How the World Became Quiet: A Post-Human Creation Myth (An Extract) 
by Rachel Swirsky

Part One—The Apocalypse of Trees
During the first million years of its existence, mankind survived five apocalypses without succumbing to extinction. It endured the Apocalypse of Steel, the Apocalypse of Hydrogen, the Apocalypse of Serotonin, and both Apocalypses of Water, the second of which occurred despite certain contracts to the contrary. Mankind also survived the Apocalypse of Grease, which wasn’t a true apocalypse, although it wiped out nearly half of humanity by clogging the gears that ran the densely-packed underwater cities of Lor, but that’s a tale for another time.
Humans laid the foundation for the sixth apocalypse in much the same way they’d triggered the previous ones. Having recovered their ambition after the Apocalypse of Serotonin and rebuilt their populations after the Apocalypse of Grease, they once again embarked on their species’ long term goal to wreak as much havoc as possible on the environment through carelessness and boredom. This time, the trees protested. They devoured buildings, whipped wind into hurricanes between their branches, tangled men into their roots and devoured them as mulch. In retaliation, men chopped down trees, fire-bombed jungles, and released genetically engineered insects to devour tender shoots.
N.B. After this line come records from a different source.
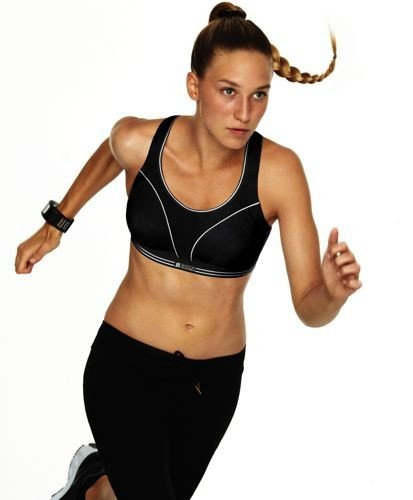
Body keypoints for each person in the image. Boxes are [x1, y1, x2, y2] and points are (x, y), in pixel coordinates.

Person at [15, 2, 362, 499]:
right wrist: (56, 223)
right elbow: (111, 151)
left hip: (211, 385)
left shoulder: (279, 172)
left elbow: (311, 309)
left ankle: (91, 485)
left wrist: (332, 293)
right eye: (228, 92)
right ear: (194, 86)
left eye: (259, 95)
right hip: (124, 365)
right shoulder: (141, 140)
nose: (244, 113)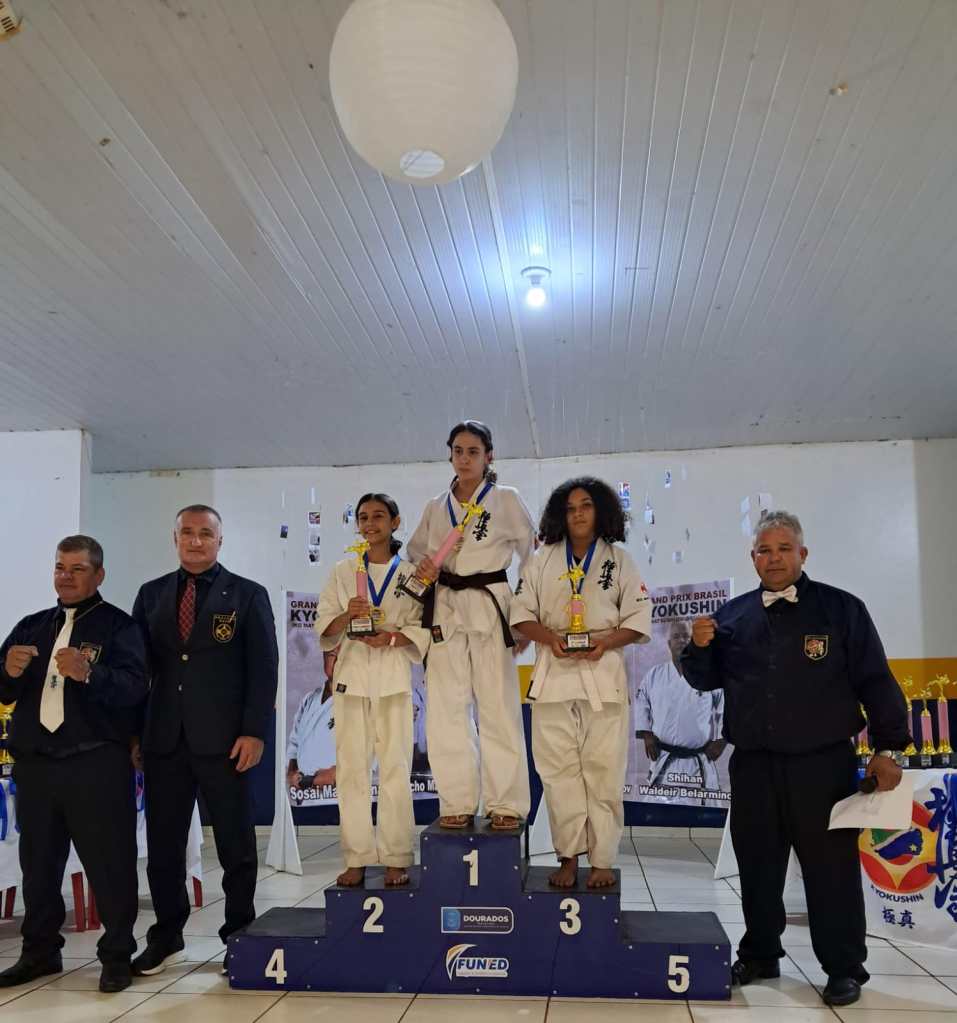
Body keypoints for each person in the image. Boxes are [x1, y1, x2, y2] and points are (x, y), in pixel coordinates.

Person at [681, 510, 910, 1008]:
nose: (774, 558)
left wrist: (888, 749)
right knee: (757, 867)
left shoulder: (842, 610)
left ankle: (844, 967)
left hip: (821, 766)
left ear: (802, 554)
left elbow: (876, 680)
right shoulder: (732, 617)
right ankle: (761, 953)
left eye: (784, 549)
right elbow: (704, 679)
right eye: (765, 550)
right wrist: (697, 649)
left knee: (831, 871)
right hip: (754, 765)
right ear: (753, 559)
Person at [131, 505, 278, 976]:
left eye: (205, 533)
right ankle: (166, 936)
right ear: (174, 538)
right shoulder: (151, 595)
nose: (196, 541)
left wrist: (254, 731)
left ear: (220, 540)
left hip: (226, 741)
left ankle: (239, 934)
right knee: (165, 846)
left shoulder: (248, 594)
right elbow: (138, 670)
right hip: (164, 740)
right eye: (187, 533)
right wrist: (135, 733)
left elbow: (263, 668)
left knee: (236, 845)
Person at [0, 536, 147, 993]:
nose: (66, 576)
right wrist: (7, 672)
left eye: (78, 569)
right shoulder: (30, 626)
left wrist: (90, 673)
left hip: (96, 763)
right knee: (38, 868)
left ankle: (117, 955)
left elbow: (136, 689)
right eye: (60, 568)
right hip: (37, 767)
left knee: (110, 865)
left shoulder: (120, 627)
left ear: (98, 574)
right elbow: (3, 690)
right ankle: (40, 952)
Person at [511, 477, 651, 887]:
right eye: (570, 508)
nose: (578, 514)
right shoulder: (541, 561)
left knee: (604, 771)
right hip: (553, 677)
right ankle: (568, 857)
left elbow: (638, 619)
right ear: (561, 515)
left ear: (600, 510)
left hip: (602, 675)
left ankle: (603, 859)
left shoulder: (619, 561)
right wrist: (548, 638)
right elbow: (520, 614)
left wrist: (606, 642)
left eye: (586, 505)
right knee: (558, 775)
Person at [407, 420, 535, 830]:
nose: (464, 459)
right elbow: (413, 555)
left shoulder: (506, 499)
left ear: (488, 457)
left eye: (473, 452)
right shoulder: (435, 507)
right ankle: (457, 801)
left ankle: (506, 804)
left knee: (498, 707)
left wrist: (523, 618)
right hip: (445, 608)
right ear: (450, 455)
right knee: (446, 709)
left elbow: (532, 559)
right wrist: (424, 568)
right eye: (458, 451)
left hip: (489, 605)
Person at [315, 493, 429, 886]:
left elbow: (421, 626)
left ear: (395, 523)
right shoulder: (342, 571)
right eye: (363, 517)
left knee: (396, 769)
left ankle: (397, 856)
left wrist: (393, 637)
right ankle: (357, 856)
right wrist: (347, 614)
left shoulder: (410, 574)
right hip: (351, 680)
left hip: (393, 679)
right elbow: (325, 628)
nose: (370, 523)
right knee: (351, 771)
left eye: (378, 516)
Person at [635, 620, 725, 802]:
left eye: (686, 636)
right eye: (676, 636)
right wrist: (646, 734)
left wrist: (722, 740)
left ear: (694, 641)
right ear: (669, 644)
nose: (682, 640)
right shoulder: (655, 674)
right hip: (663, 759)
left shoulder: (709, 673)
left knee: (704, 815)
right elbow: (641, 700)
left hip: (699, 763)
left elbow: (726, 705)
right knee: (657, 814)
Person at [286, 656, 338, 800]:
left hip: (337, 792)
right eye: (331, 655)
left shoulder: (360, 699)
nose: (336, 661)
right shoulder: (310, 698)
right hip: (303, 792)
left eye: (342, 655)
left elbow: (372, 750)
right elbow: (294, 743)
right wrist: (292, 772)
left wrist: (337, 773)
The pitched battle decimated civilians on both sides, but eventually—though infested and rootless—the trees overwhelmed their opposition. Mankind was forced to send its battered representatives to a sacred grove in the middle of the world’s oldest forest and beg for a treaty.
Negotiations went slowly since the trees insisted on communicating through the pitches of the wind in their leaves, which astute linguists played back at 1,000 times normal speed in order to render them comprehensible to human ears. It took a day for a sentence, a week for a paragraph, a month for an entire stipulation.
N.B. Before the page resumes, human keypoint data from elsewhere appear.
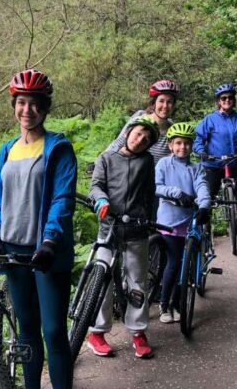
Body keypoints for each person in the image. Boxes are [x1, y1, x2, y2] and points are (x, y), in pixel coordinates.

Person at [0, 69, 76, 389]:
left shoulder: (58, 148)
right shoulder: (7, 150)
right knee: (27, 331)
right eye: (22, 102)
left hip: (46, 252)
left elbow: (62, 199)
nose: (28, 110)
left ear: (45, 108)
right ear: (14, 106)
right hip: (13, 252)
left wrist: (50, 241)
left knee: (53, 332)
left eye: (35, 103)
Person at [87, 116, 158, 359]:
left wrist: (150, 220)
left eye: (146, 139)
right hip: (108, 228)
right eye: (138, 134)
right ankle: (97, 332)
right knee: (102, 278)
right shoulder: (106, 158)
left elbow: (149, 193)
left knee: (137, 281)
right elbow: (96, 185)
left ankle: (138, 332)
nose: (141, 140)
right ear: (128, 133)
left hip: (136, 229)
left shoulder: (146, 161)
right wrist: (101, 199)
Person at [155, 122, 211, 323]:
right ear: (170, 145)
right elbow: (157, 187)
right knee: (173, 263)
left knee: (184, 267)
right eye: (178, 143)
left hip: (189, 223)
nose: (183, 147)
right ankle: (164, 304)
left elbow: (202, 186)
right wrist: (177, 193)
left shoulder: (196, 168)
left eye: (187, 143)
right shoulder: (163, 164)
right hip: (168, 223)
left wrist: (204, 205)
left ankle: (177, 303)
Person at [193, 83, 237, 244]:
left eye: (230, 97)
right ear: (218, 101)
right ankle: (205, 231)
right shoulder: (210, 119)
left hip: (235, 162)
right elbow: (198, 139)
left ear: (234, 100)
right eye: (223, 98)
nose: (227, 100)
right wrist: (201, 151)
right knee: (207, 197)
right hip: (213, 164)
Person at [106, 79, 179, 165]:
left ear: (173, 106)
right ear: (154, 103)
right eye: (161, 101)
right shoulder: (139, 119)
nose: (165, 106)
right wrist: (101, 163)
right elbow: (118, 144)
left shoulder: (174, 131)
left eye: (169, 102)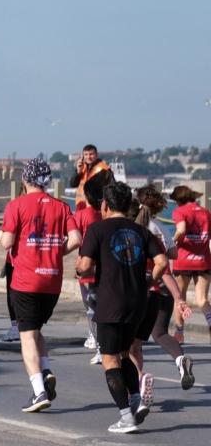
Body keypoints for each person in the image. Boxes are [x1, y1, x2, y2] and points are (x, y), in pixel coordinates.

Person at [75, 182, 165, 433]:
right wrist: (151, 280)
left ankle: (126, 416)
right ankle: (135, 401)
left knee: (109, 359)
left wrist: (82, 267)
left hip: (110, 302)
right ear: (127, 206)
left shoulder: (97, 229)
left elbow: (84, 266)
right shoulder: (140, 231)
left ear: (104, 205)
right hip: (138, 302)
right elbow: (162, 261)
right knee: (125, 353)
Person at [1, 158, 81, 413]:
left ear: (25, 180)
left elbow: (6, 242)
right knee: (34, 329)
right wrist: (56, 252)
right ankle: (45, 369)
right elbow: (77, 238)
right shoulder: (61, 206)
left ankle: (38, 392)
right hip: (52, 280)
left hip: (26, 279)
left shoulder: (16, 205)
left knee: (26, 337)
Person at [125, 185, 195, 400]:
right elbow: (171, 256)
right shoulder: (159, 229)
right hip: (161, 290)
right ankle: (179, 359)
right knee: (160, 333)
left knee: (132, 345)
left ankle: (138, 387)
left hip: (140, 290)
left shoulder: (132, 230)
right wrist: (179, 298)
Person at [74, 172, 111, 363]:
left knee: (90, 309)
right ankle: (105, 344)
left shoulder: (80, 215)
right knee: (104, 307)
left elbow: (75, 239)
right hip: (106, 267)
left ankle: (98, 344)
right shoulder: (106, 216)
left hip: (87, 267)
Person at [170, 185, 211, 345]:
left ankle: (179, 333)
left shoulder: (180, 212)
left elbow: (181, 230)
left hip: (184, 260)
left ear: (179, 200)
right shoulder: (206, 212)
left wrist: (171, 242)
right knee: (202, 299)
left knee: (180, 298)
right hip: (203, 260)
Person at [69, 143, 111, 210]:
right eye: (86, 154)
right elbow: (72, 184)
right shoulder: (82, 167)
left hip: (96, 208)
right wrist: (78, 172)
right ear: (83, 156)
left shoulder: (104, 169)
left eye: (91, 154)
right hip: (81, 206)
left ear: (96, 155)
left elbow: (110, 189)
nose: (88, 157)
After ten years, a truce was completed. To demonstrate its significance, it was inked in blood drawn from human victims and printed on the pulped and flattened corpses of trees. The trees agreed to cease their increasing assaults and return forevermore to their previous quiescent vegetable state, in exchange for a single concession: mankind would henceforth sacrifice its genetic heritage and merge with animals to create a new, benevolent sentience with which to populate the globe.
After the final signatures and root-imprints were applied to the treaty, the last thing the trees were heard to say before their leaves returned to being mere producers of chlorophyll was this: At least it should keep them busy for a millennium or two, fighting among themselves.